The shift from the domestic sectors of the economy to the traded sectors as the main drivers of growth is likely to continue into 2008. Post-SSIA effects and the deterioration in consumer confidence will mean that consumer spending growth will soften. Nevertheless, strong demographic growth and the slight boost to real incomes delivered in the budget will mean that consumer spending growth will continue to outperform that in most other EU countries. Indeed the exceptionally strong demographics of recent years will underpin all sectors of the economy in the medium-term.
Exports of goods and services this year are set to grow at the highest rate since 2001. The strong industrial output performance has been reflected in a healthy increase in goods exports. Services exports continue to expand as Irish firms have been able to exploit the opportunities arising from the exceptionally high growth rates in world services trade. Maintaining this strong export performance in the coming years is essential if we are to preserve economic prosperity.
The slowdown in the domestic economy provides an opportunity to reduce inflationary and wage pressures. There is absolutely no justification for wages to continue growing at over double the average rate of wage growth in the euro zone. Productivity growth provides no justification for this.
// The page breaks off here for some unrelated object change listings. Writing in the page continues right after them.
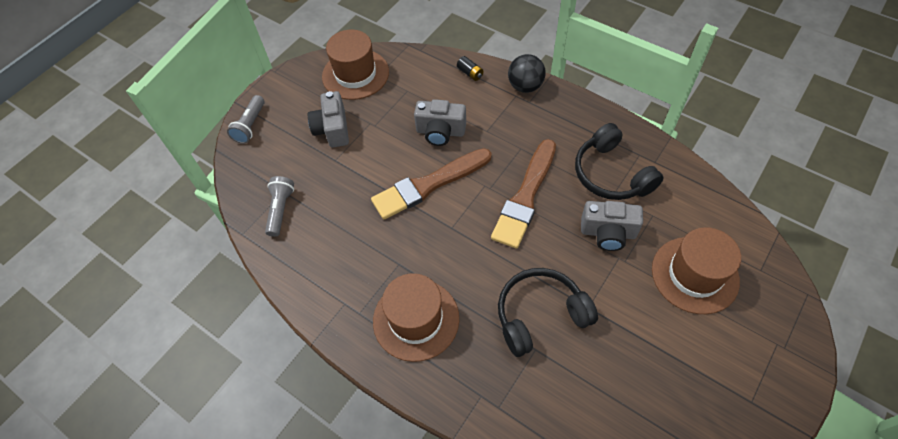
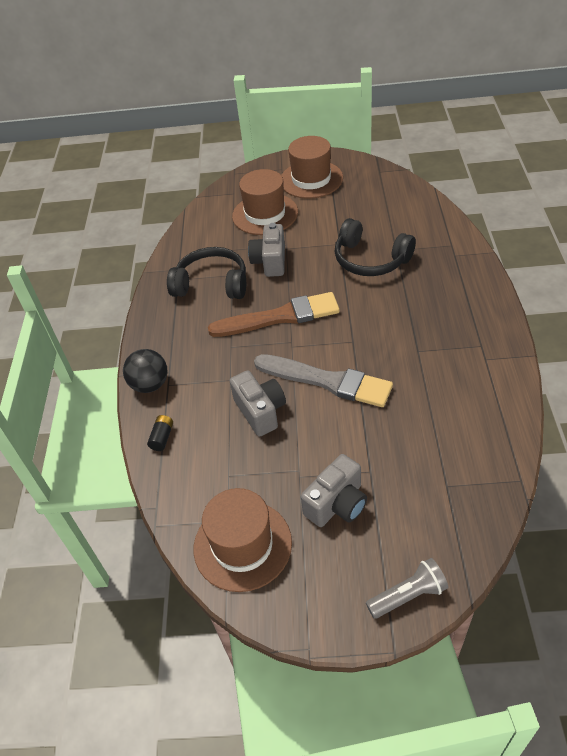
camera: 125 degrees left, 10 degrees down
(281, 209) = (465, 470): grey flashlight -> none
(416, 319) = (447, 313): brown hat -> brown hat (311, 179)
(428, 185) = (327, 381): brown brush -> grey brush
(608, 233) = (270, 261): grey camera -> grey camera turned 150 degrees counterclockwise
(611, 174) = (212, 284): black headphones -> black headphones turned 105 degrees counterclockwise

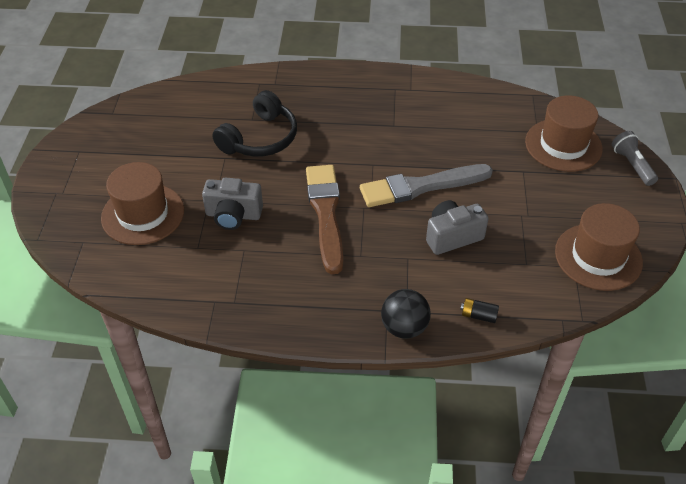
camera: 90 degrees left, 0 degrees up
(212, 284) = (254, 269): black headphones -> none
(311, 179) = (95, 168): brown hat -> brown hat (563, 145)
(327, 381) = (420, 186): grey brush -> grey brush turned 135 degrees counterclockwise
(337, 504) = (555, 194): grey camera -> none

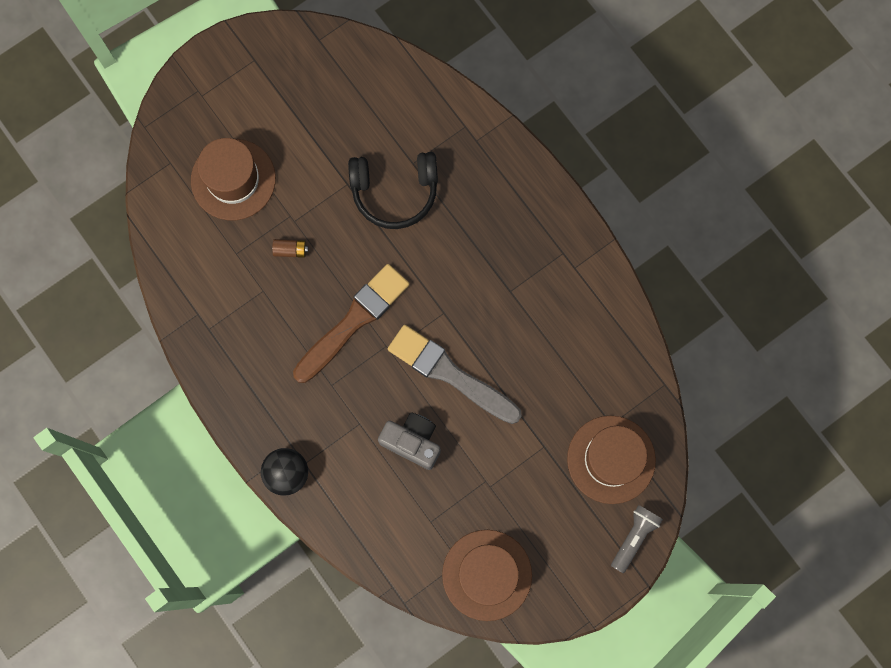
camera: 50 degrees right, 30 degrees up
(233, 215) = (290, 250): grey camera -> brown battery
(478, 315) = (344, 520): black battery -> none

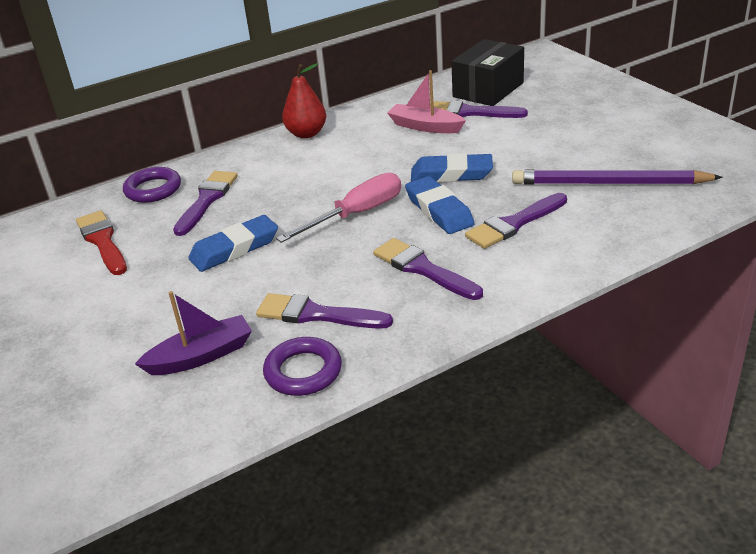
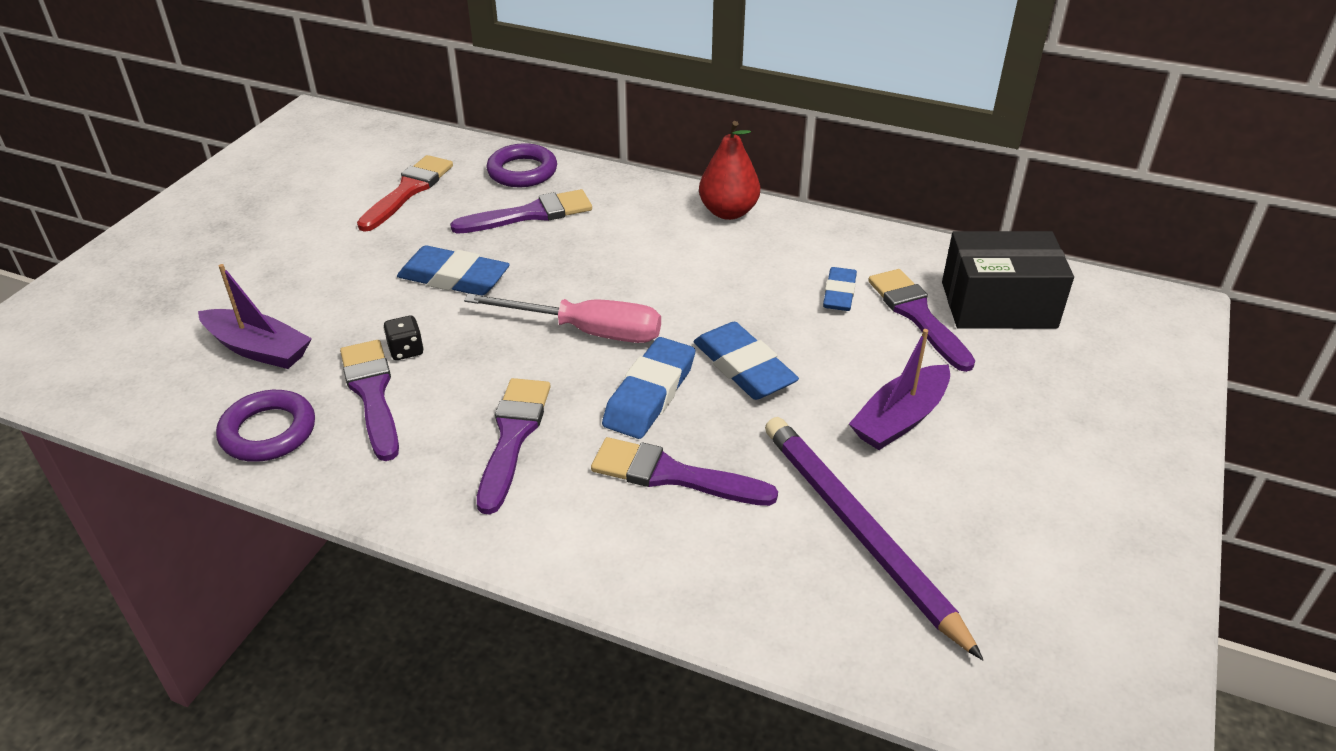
camera: 50 degrees right, 5 degrees up
(288, 288) = (406, 350): none -> black dice
(425, 126) = (839, 293): pink boat -> blue eraser
(542, 145) = (900, 419): none -> purple boat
The international and domestic economies face many challenges in 2008 but the possibility of a recession in Ireland is remote. The rate at which the economy will expand may be lower than in recent years but 2008 may provide the springboard for more sustainable growth into the future. And with the age-standardised mortality rate in Ireland having fallen by over 26 per cent in less than a decade there are more of us around to cheer the new year.
Danny McCoy is director of policy at Ibec, the Irish Business and Employers Confederation.